→ **Task to complete**
From the essay on Burroughs below, copy out the passage that runs from "I love Burroughs's" to "out the door.", word for word.

→ **Text section**
■ ■ ■ ■ ■
I love Burroughs's prose because it seems to have infinite space within it. Neuromancer, American Tabloid, and Fear and Loathing in Las Vegas evoke this feeing in me . . . a desire to crawl into the book and explore, with the sense that I will indeed find something around the corners. This is odd in the case of Burroughs's' work, as Junky is a spare, direct narrative, and Naked Lunch seems to take place only occasionally in our familiar world. He frames his work with just enough supports, so that the shocking or humorous images in the rooms he has built have all the more impact. And you want to look in the attic once he has done so. But always, the end of the book or story boots you out the door.

When Burroughs himself exited, as all of must, it has been written that many were surprised he was still alive. Yet there he was, back in the genteel Midwest he had spent so long eliminating from his system, with his paintings and guns and the words still flowing. In his old age, Burroughs took on an androgynous beauty, only falling fully into the male category when he spoke in his sly, croaking drawl, by turns wising up the marks with his hard-won wisdom and admitting his foolishness in a world where nobody, ultimately, beats the Mark Inside. I had a dream several months ago in which I was in his house in Lawrence, Kansas, sitting beside him on a couch while he read from his diary. His voice and manner were so comfortable that I closed my eyes and rested my head on his ancient shoulder. Don't worry, the next scene in the dream didn't involve a session with the original Steely Dan. I just let his words carry me into one of those infinite spaces of his.
■ ■ ■ ■ ■
→ **Material provided**
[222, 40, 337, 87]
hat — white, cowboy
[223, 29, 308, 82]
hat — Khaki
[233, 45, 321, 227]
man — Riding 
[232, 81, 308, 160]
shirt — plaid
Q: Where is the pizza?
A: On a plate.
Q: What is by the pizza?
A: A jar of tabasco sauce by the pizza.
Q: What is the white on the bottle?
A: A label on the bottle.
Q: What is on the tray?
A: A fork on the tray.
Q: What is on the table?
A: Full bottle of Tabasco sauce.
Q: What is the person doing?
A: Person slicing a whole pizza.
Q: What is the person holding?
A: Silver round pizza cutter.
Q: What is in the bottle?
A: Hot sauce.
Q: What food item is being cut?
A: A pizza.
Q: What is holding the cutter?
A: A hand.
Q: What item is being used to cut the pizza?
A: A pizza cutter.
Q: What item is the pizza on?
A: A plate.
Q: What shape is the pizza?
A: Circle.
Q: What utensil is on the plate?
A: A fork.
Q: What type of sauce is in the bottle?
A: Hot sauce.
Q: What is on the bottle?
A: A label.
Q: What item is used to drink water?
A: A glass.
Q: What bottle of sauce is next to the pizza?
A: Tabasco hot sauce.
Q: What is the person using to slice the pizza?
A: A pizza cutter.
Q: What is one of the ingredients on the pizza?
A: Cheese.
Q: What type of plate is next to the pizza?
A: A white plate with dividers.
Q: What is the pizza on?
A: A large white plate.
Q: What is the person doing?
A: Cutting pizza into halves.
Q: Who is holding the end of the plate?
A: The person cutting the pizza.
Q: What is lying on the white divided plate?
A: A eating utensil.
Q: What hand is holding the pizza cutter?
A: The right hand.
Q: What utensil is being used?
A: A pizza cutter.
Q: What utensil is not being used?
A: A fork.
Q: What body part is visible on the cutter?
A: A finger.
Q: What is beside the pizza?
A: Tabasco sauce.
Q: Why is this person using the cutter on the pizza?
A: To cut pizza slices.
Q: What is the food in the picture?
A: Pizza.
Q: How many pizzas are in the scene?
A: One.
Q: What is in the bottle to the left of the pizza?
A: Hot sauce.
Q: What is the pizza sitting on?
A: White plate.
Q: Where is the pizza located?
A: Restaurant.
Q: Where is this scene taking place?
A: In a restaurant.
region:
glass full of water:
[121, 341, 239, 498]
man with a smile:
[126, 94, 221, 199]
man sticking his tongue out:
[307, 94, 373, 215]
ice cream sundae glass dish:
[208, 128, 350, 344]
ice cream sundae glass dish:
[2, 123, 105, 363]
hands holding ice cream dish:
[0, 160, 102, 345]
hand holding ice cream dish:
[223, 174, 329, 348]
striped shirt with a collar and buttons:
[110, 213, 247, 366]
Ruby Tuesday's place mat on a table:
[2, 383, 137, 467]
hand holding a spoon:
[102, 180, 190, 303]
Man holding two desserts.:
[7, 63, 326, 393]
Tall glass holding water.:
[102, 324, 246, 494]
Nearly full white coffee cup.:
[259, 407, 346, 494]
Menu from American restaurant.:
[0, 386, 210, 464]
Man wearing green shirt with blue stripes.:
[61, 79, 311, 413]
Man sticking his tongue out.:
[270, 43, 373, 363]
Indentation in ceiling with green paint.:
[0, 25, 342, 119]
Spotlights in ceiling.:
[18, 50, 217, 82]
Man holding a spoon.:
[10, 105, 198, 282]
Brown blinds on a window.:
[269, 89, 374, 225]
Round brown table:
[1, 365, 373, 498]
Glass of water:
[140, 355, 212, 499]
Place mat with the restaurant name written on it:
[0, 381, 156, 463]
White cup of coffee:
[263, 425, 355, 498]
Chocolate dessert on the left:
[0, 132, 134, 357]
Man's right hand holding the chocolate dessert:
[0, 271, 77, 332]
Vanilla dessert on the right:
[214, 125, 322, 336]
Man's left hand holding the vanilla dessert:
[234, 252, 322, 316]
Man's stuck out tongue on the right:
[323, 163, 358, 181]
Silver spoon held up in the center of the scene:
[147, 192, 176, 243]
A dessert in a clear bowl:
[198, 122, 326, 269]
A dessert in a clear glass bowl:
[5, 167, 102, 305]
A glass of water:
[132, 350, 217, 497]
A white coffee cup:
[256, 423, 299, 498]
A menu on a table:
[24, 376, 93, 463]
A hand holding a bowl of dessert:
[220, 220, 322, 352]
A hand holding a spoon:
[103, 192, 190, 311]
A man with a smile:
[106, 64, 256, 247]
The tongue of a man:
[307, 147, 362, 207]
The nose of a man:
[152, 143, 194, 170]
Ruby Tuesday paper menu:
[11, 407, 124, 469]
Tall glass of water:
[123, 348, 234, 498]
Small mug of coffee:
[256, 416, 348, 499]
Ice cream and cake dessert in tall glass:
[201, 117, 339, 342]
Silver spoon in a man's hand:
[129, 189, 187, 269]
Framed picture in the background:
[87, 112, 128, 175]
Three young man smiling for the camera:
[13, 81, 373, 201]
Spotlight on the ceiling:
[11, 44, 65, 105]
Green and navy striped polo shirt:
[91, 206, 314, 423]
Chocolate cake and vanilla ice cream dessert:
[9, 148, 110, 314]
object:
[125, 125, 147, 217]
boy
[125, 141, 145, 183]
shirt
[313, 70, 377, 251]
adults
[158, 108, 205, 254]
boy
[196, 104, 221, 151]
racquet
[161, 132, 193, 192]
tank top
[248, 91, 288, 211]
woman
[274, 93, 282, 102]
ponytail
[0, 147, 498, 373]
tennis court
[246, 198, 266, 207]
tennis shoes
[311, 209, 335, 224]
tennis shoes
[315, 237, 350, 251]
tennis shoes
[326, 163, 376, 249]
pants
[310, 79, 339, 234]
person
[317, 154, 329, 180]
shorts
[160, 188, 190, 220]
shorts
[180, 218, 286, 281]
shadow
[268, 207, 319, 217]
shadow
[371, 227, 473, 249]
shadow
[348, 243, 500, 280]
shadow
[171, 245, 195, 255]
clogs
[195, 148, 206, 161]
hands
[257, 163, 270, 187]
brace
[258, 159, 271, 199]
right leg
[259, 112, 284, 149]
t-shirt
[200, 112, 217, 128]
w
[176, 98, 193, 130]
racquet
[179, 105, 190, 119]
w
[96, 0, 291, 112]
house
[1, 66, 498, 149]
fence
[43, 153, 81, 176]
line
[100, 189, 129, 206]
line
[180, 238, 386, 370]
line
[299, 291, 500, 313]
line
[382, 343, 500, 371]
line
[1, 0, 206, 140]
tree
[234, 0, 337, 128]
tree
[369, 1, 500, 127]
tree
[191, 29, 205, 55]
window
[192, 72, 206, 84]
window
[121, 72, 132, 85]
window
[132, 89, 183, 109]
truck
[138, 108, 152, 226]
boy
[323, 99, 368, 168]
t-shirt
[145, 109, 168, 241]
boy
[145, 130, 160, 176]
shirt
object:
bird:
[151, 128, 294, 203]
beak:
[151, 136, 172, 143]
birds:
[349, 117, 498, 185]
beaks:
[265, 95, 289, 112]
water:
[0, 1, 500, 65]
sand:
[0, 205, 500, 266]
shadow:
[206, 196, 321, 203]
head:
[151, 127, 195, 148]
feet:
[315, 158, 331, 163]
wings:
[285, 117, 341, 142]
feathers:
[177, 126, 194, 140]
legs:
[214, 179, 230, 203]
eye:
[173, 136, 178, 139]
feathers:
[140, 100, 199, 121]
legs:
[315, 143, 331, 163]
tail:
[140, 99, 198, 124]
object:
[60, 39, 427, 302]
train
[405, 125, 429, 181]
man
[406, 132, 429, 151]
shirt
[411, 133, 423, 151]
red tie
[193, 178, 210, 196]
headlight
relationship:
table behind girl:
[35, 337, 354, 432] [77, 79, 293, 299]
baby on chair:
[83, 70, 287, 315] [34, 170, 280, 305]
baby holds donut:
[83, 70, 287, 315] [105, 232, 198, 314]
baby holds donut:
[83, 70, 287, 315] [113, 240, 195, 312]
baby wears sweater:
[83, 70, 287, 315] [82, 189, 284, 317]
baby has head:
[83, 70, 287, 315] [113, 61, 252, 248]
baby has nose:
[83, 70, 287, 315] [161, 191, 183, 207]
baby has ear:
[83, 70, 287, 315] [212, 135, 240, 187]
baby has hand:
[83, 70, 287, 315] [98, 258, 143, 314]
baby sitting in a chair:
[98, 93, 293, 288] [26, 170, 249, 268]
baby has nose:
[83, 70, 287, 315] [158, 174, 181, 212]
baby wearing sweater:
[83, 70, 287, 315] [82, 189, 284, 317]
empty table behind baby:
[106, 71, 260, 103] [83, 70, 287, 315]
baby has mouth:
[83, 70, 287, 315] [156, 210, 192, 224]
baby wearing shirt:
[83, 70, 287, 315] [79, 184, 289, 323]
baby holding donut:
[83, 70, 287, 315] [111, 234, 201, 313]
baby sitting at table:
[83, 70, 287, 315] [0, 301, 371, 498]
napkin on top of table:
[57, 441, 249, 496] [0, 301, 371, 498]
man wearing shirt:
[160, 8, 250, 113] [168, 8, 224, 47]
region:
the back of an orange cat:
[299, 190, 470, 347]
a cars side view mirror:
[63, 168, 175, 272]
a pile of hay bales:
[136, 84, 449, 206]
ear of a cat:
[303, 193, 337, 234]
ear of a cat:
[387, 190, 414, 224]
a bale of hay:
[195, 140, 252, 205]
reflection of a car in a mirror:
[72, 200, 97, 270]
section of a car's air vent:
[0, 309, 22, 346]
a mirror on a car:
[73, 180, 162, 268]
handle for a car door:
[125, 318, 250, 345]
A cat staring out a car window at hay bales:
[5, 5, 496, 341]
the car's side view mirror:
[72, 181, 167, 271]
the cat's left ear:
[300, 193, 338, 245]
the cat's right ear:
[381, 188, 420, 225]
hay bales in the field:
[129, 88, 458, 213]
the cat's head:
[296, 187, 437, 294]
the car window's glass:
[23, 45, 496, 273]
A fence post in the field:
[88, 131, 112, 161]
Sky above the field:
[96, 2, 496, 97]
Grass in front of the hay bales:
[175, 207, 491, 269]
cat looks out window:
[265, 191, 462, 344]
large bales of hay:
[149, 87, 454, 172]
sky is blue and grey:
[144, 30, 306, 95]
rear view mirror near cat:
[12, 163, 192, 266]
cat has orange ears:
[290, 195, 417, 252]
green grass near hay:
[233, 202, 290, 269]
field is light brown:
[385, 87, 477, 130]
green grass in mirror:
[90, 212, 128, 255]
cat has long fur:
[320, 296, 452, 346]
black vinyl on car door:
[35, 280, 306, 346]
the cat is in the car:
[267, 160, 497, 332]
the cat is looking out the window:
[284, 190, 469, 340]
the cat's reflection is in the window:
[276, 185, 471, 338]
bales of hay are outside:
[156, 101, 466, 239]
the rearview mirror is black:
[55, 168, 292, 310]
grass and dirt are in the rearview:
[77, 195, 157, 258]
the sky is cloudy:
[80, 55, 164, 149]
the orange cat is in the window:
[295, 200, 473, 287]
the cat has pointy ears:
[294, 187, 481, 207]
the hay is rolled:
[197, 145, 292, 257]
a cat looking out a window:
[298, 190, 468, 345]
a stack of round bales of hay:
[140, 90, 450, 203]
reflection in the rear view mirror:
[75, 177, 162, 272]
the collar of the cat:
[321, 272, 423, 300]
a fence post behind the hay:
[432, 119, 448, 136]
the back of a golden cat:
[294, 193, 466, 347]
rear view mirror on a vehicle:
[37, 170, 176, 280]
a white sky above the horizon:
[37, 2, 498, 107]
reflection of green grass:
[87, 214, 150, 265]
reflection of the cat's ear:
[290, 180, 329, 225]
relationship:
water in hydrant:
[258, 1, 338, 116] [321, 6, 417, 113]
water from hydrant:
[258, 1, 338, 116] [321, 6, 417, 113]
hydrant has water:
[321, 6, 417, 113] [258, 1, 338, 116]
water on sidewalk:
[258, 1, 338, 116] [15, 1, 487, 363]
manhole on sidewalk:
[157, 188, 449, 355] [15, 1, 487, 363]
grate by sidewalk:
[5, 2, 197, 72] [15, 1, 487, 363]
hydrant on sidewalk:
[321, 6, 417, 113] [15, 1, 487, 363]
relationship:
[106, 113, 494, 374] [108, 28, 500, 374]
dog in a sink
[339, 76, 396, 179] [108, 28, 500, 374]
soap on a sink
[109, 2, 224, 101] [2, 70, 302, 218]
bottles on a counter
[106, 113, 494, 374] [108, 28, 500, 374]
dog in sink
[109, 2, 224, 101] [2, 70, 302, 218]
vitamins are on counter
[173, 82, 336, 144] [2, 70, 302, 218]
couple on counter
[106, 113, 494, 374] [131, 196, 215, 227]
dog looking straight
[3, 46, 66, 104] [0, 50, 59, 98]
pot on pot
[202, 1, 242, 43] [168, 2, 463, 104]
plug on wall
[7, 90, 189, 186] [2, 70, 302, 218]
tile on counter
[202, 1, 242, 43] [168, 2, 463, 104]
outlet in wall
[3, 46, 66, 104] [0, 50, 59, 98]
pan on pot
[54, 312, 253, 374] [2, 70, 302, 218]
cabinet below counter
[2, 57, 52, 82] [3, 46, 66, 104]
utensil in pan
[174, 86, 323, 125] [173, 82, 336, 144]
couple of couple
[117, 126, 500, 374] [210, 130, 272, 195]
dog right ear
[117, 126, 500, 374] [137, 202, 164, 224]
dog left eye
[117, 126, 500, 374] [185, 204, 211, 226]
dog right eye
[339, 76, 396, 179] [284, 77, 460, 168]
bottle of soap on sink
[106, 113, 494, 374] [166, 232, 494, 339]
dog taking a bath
■ ■ ■ ■ ■
→ **Problem solution**
I love Burroughs's prose because it seems to have infinite space within it. Neuromancer, American Tabloid, and Fear and Loathing in Las Vegas evoke this feeing in me . . . a desire to crawl into the book and explore, with the sense that I will indeed find something around the corners. This is odd in the case of Burroughs's' work, as Junky is a spare, direct narrative, and Naked Lunch seems to take place only occasionally in our familiar world. He frames his work with just enough supports, so that the shocking or humorous images in the rooms he has built have all the more impact. And you want to look in the attic once he has done so. But always, the end of the book or story boots you out the door.